**Exercise aim:** Please copy exactly the lines from the first in the records through the line that contains "JIM BEAM ENCOURAGES", but not the pictures.

**Transcribed page contents:**
━━━━━━━━━━━━━━━━━━━━

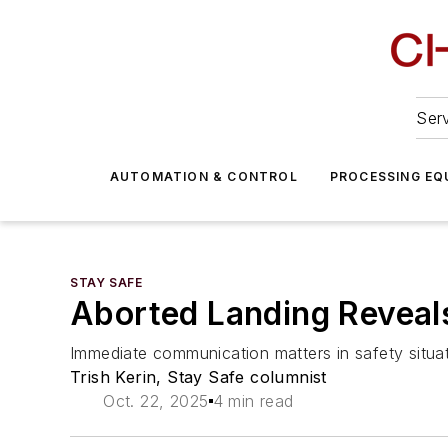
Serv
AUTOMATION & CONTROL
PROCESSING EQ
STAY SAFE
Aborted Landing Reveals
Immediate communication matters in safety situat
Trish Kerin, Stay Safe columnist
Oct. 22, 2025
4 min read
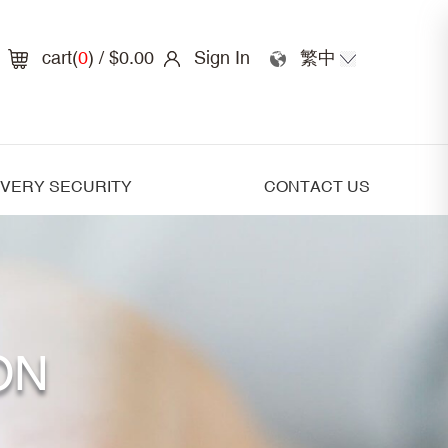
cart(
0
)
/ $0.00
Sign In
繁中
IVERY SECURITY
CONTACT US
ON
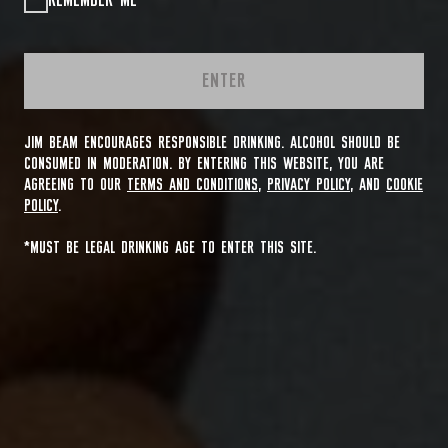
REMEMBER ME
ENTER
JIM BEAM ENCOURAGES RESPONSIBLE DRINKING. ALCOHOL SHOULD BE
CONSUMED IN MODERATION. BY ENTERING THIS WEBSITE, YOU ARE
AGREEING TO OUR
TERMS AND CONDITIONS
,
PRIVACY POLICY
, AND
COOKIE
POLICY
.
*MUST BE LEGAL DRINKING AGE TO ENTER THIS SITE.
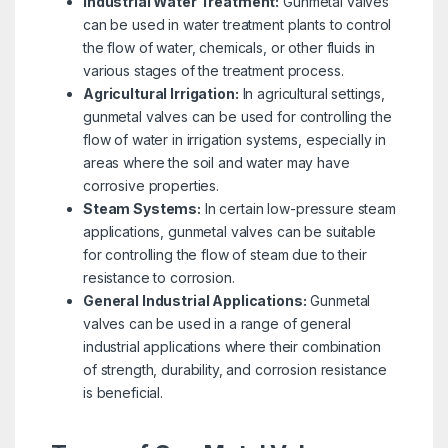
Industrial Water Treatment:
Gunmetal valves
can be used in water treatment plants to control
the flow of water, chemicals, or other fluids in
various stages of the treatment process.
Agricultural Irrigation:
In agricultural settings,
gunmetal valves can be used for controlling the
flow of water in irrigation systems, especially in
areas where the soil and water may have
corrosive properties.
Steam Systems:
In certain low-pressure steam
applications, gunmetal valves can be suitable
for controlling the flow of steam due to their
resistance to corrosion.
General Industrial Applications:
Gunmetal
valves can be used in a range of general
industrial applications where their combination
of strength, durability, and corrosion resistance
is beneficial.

━━━━━━━━━━━━━━━━━━━━

**Written answer:**
Serv
AUTOMATION & CONTROL
PROCESSING EQ
STAY SAFE
Aborted Landing Reveals
Immediate communication matters in safety situat
Trish Kerin, Stay Safe columnist
Oct. 22, 2025
4 min read
cart(
0
)
/ $0.00
Sign In
繁中
IVERY SECURITY
CONTACT US
ON
REMEMBER ME
ENTER
JIM BEAM ENCOURAGES RESPONSIBLE DRINKING. ALCOHOL SHOULD BE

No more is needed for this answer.